§ Exercise: Looking at the data, count the lines where the word "round" occurs and answer with only the number.

§ Information provided:
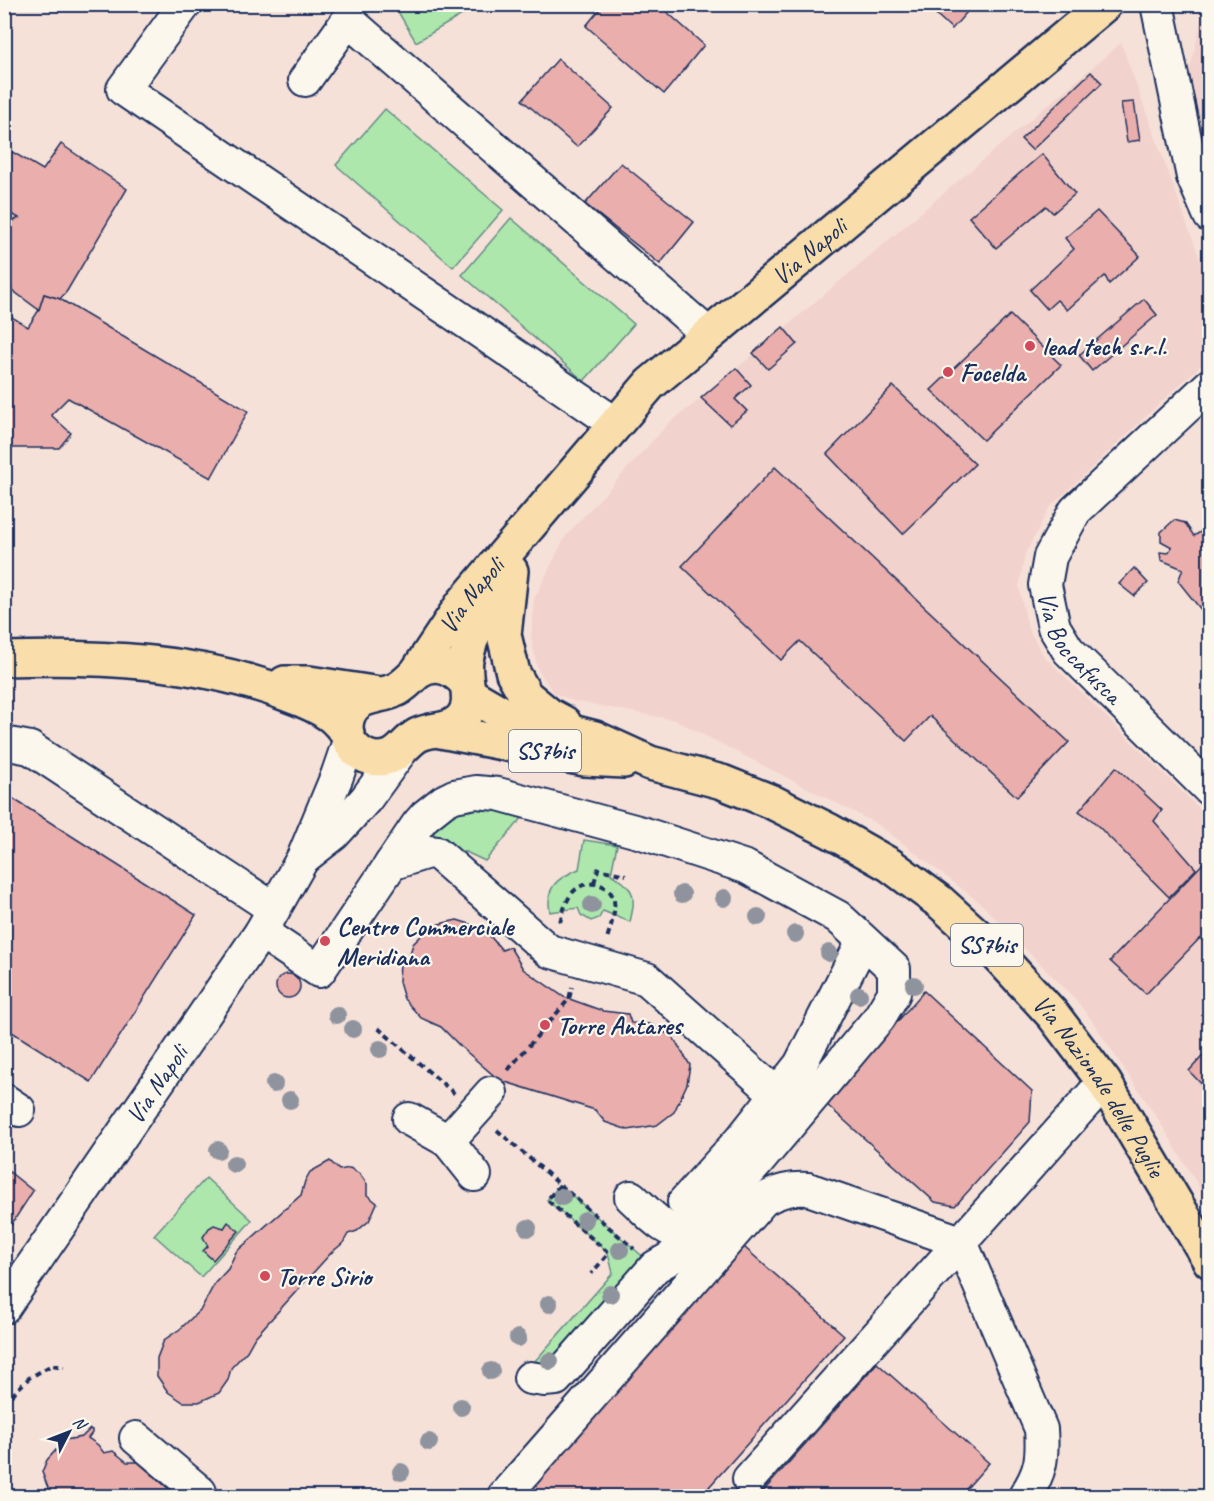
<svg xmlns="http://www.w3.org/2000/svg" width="1214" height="1501" font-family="Caveat,sans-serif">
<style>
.built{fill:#f2d2cc}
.green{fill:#ade7ac;stroke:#648b85;stroke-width:1.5}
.building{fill:#eaaeac;stroke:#1b2f5e;stroke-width:1.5}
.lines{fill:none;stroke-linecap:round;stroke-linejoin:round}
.minor-casing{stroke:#1b2f5e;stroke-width:36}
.major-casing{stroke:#1b2f5e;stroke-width:38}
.path{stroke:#1b2f5e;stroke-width:4;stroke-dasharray:6 4.5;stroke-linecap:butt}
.minor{stroke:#fbf7ec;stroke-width:32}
.major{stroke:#f9deab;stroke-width:33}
.tree{fill:#8e939e}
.poi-dot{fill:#d1495b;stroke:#fbf7ec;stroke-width:2}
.labels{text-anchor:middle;stroke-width:4.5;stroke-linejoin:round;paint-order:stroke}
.shield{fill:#fbf7ec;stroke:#5e6b89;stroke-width:1.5}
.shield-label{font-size:24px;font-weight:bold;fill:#1b2f5e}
.street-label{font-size:26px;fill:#1b2f5e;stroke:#fbf7ec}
.poi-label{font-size:26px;font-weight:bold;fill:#1b2f5e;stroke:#fbf7ec;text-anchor:start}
</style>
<rect width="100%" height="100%" fill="#f6e1d9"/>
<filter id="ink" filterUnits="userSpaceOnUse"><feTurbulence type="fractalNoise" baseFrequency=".0167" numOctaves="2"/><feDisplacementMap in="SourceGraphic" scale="12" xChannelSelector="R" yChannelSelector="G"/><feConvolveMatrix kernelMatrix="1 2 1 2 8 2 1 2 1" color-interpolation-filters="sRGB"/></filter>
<g filter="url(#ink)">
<!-- built -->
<g class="built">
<polygon points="1205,5 1209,5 1209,164 1184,94"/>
<polygon points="1121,43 1209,284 1209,353 1204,362 1050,507 1025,554 1019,587 1028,628 1044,656 1209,818 1209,1204 1160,1122 1090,1018 1075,999 979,902 879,825 675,720 573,701 554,693 538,670 531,639 534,599 565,537 669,423 703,397"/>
</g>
<!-- green -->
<g class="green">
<polygon points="394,5 479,5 416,42"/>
<polygon points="385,109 503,210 453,267 336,165"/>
<polygon points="511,218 634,324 584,381 462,275"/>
<path d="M478,802l46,14 -39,45 -19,-9 -14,-2 -19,-11c4,-26 24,-30 45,-37z"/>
<path d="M584,840l33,5 -6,29c25,15 25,22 19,48l-27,-11 -4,7 -8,3 -10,-6 -3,-7 -28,4c-5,-25 7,-34 29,-43z"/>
<polygon points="206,1178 252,1220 201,1277 154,1235"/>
<polygon points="560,1185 655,1267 556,1379 535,1361 613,1273 608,1253 547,1200"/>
</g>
<!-- building -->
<g class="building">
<polygon points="604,4 658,4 704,45 664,94 586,26"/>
<polygon points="925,4 974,4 952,29"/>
<polygon points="558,59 613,108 577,147 522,100"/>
<polygon points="1091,72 1102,83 1032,150 1021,139"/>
<polygon points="1134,102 1140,140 1127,142 1121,103"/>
<polygon points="61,144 127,189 67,291 60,299 44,294 39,310 4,284 4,225 19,218 4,210 4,147 43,170"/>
<polygon points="1042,154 1075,194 1053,213 1046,206 996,248 969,217"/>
<polygon points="621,163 694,222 660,264 585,204"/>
<polygon points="1097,211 1140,256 1109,284 1105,276 1067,310 1057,300 1047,309 1030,290 1074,249 1065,238"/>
<polygon points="44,294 60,299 248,411 211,478 68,398 51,415 71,433 59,448 4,448 4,312 28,327 39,310"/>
<polygon points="1144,299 1157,315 1092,371 1079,355"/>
<polygon points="1010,315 1061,365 983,440 931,390"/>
<polygon points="783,327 797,344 768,369 753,353"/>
<polygon points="736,368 751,385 735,399 747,411 730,425 701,398"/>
<polygon points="893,386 975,464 903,534 827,454"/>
<polygon points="775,467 1069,742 1017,797 930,716 906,741 800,641 781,660 682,566"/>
<polygon points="1174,520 1185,523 1194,536 1202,531 1206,553 1210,551 1210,621 1178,581 1183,569 1161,560 1160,552 1168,553 1172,547 1161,541 1161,532"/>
<polygon points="1134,568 1148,583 1134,596 1119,584"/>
<polygon points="1116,767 1162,810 1154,821 1196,869 1169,897 1093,821 1079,811"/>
<polygon points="4,793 196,915 91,1082 4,1027"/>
<polygon points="1210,856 1210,948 1200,938 1146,994 1110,961"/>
<polygon points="457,920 483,928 502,950 510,947 523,969 564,997 603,1011 628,1014 631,1023 650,1024 673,1037 690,1065 687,1084 674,1112 657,1125 628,1130 605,1122 595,1110 499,1080 461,1047 441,1027 421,1018 404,999 399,982 400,962 407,963 413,944 422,935 439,924"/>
<circle cx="288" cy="986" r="12"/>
<polygon points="924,991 1032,1091 1030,1122 955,1206 935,1202 826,1104"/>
<polygon points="1210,1048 1210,1093 1189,1071"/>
<polygon points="330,1161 339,1170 350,1168 360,1174 367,1184 367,1195 377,1203 369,1221 357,1231 348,1234 343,1243 331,1253 255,1337 247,1351 231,1368 228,1380 219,1393 199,1402 183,1402 168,1392 157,1376 157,1358 164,1340 180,1329 201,1309 215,1283 228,1269 236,1252 301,1195 305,1181 310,1172"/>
<polygon points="7,1170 33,1191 4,1236 4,1174"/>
<polygon points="228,1222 239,1231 213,1260 203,1251 208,1246 203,1237 209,1228 214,1225 224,1228"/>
<polygon points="744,1247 844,1335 709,1487 719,1496 522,1496"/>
<polygon points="877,1363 989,1463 960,1496 759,1496"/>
<polygon points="90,1429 92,1430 92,1433 88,1438 98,1445 104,1453 113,1451 127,1462 138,1462 171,1491 172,1496 51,1496 42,1472 47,1460 65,1440 82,1437"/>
</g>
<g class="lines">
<!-- minor casing -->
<g class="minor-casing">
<g id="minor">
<polyline points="185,4 123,89 616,424"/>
<polyline points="1157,4 1193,177 1210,216"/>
<polyline points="305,80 348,20 709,335"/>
<path id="s1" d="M1210,385l-135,126 -25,46 -5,28 9,42 14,23 142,140"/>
<polyline points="4,743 30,748 274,909"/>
<polyline points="306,856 334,834 366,799 401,751"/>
<polyline points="391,864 428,852 437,853 549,951 647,979 773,1091 785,1129"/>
<polyline points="261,932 319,971 418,824 425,816 444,801 454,796 476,792 498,794 642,833 746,867 838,917 894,969 894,993 879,1018 757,1163 672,1257 655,1267 556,1379 544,1380 530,1378"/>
<polyline points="4,1100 19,1110"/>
<polyline points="409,1119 448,1141"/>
<polyline points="475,1175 448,1141 491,1093"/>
<path d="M631,1197c13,11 38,42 55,33 6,-3 12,-11 16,-17"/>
<polyline points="684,1202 743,1137 800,1065 863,941"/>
<path id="s2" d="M4,1307l257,-375 42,-74 34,-82 12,-35"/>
<polyline points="136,1438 200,1492"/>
<polyline points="749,1479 1104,1082"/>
<path d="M504,1496l259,-296c15,-9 27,-12 45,-11l153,53 80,187c2,29 0,43 -16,67"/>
</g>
</g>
<!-- major casing -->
<g class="major-casing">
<g id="major">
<polyline points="511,571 504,635 513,673 526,696 549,715 564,723"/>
<path d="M4,659c95,-3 197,1 285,36 14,5 29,11 41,20 6,4 11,11 16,16"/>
<path id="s3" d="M417,672l46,-69 187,-219 455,-380"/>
<polyline points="285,683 309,683 380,694"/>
<path d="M466,683c-12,-15 -30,-23 -48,-11 -8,6 -14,15 -25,19 -18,7 -37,4 -45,25 -9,26 16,50 42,41 11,-4 17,-16 28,-22 16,-8 32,-2 45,-18 12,-16 0,-38 3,-57 5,-27 16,-48 29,-72"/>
<path id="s4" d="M469,694l36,21 90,23 55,25 72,19 50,20 58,29 60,34 50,37 53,48 60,65 51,67 106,179"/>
<polyline points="441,731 585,759 624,761"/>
</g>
</g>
<!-- path -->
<g class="path">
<polyline points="594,883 598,869 626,875"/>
<path d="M560,922c3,-10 6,-22 13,-30 12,-14 38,-10 41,9 2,12 -4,27 -7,38"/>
<polyline points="378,1028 455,1094"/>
<polyline points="508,1070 569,999 572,987"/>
<polyline points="497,1130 634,1249"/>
<polyline points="560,1185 547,1200 609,1253 591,1274"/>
<polyline points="4,1403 29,1378 52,1365 64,1367"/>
</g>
<!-- minor -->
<use href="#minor" class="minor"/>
<!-- major -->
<use href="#major" class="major"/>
</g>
<!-- trees -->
<g class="tree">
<circle cx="682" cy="894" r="9"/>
<circle cx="724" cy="898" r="9"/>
<circle cx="592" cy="905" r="9"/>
<circle cx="758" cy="917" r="9"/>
<circle cx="795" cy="934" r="9"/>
<circle cx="829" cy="953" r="9"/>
<circle cx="914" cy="985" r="9"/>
<circle cx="859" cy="995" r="9"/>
<circle cx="337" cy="1015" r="9"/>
<circle cx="353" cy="1029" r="9"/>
<circle cx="380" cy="1049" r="9"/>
<circle cx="274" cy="1084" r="9"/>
<circle cx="290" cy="1100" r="9"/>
<circle cx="218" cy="1150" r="9"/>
<circle cx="234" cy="1164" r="9"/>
<circle cx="562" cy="1197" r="9"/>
<circle cx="585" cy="1220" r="9"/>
<circle cx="528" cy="1228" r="9"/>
<circle cx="620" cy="1250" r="9"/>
<circle cx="610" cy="1294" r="9"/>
<circle cx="549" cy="1304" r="9"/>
<circle cx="518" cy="1338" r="9"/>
<circle cx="550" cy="1361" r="9"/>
<circle cx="491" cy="1371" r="9"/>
<circle cx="461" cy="1407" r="9"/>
<circle cx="429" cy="1442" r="9"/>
<circle cx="401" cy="1472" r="9"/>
</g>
</g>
<!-- markers -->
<g class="poi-dot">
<circle cx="1030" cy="346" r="6"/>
<circle cx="948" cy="372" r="6"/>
<circle cx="325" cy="941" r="6"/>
<circle cx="545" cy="1025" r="6"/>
<circle cx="265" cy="1276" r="6"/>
</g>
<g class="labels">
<!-- shield labels -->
<g class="shield">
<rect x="509" y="730" width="72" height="42" rx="4.5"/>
<rect x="951" y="924" width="72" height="42" rx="4.5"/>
</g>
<g class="shield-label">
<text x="545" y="759">SS7bis</text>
<text x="987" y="953">SS7bis</text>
</g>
<!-- street labels -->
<g class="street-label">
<text dy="9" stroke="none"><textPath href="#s3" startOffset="578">Via Napoli</textPath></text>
<text dy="9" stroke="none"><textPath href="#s3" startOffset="94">Via Napoli</textPath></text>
<text dy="9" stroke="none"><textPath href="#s1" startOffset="339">Via Boccafusca</textPath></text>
<text dy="9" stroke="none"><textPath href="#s2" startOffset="270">Via Napoli</textPath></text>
<text dy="9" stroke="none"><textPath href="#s4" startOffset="764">Via Nazionale delle Puglie</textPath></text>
</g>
<!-- poi labels -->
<g class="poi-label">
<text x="1042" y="355">lead tech s.r.l.</text>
<text x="960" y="381">Focelda</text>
<text x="337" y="935">Centro Commerciale<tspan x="337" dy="30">Meridiana</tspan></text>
<text x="557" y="1034">Torre Antares</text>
<text x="277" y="1285">Torre Sirio</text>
</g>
</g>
<!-- margin -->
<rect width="1214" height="1501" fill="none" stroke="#fbf7ec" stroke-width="24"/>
<rect x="12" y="12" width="1190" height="1477" fill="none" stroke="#1b2f5e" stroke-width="2" filter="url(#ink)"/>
<!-- north arrow -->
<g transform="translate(69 1432) rotate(48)" stroke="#fbf7ec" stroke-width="4.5" paint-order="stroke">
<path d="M0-4.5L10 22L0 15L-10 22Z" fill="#1b2f5e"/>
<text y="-9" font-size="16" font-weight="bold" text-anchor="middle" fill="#1b2f5e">N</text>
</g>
</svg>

§ Output of the task: 2